Fig. 3: Two-cat gate operation.
From: Entangling Schrödinger’s cat states by bridging discrete- and continuous-variable encoding
a, b Two-cat Rabi oscillations between \(\left\vert {0}_{{{{\rm{C}}}}}{1}_{{{{\rm{C}}}}}\right\rangle\) and \(\left\vert {1}_{{{{\rm{C}}}}}{0}_{{{{\rm{C}}}}}\right\rangle\). The colours represent the number parity of each KPO. ϕg and Δg represent the phase and detuning of the gate pulse, respectively.
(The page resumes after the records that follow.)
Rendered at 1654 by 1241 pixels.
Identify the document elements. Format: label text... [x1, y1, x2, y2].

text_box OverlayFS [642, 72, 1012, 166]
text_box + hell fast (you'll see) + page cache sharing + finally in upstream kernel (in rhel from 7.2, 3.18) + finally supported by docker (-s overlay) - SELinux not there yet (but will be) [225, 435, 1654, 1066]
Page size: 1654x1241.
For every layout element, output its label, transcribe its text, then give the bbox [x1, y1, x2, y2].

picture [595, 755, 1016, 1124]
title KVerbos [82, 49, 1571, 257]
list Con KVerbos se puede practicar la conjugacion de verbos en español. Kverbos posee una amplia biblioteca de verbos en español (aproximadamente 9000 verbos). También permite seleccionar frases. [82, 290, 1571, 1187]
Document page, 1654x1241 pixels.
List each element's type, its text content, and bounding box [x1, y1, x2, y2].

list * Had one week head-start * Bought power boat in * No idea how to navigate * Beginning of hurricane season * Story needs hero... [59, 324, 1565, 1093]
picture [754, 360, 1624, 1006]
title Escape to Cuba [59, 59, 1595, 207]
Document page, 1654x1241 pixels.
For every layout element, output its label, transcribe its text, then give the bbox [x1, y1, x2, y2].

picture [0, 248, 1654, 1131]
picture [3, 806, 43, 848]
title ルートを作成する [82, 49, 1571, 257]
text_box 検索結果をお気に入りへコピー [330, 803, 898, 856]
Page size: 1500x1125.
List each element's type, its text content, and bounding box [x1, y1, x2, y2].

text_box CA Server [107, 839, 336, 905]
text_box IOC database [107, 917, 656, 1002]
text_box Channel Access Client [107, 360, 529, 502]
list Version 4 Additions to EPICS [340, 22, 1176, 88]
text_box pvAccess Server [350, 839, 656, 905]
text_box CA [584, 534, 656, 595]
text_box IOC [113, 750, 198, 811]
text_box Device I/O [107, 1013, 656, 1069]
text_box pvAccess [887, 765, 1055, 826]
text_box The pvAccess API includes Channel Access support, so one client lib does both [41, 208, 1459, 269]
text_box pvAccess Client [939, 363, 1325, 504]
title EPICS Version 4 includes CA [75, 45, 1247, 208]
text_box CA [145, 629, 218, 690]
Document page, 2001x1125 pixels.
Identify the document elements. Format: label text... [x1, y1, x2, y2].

Zero detuning (Δg = 0) means that the frequency of the gate pulse is equal to (ωp1 − ωp2)/2. One-mode Wigner functions at times corresponding to no gate (0 ns), \(\sqrt{{{{\rm{iSWAP}}}}}\) gate (275 ns), and iSWAP gate (480 ns) are shown above. c Pulse sequence for the two-cat Rabi. d Two-mode Wigner functions of the KPO state after the \(\sqrt{{{{\rm{iSWAP}}}}}\) gate. All Wigner functions showing the results of the \(\sqrt{{{{\rm{iSWAP}}}}}\) gate are enclosed in black frames.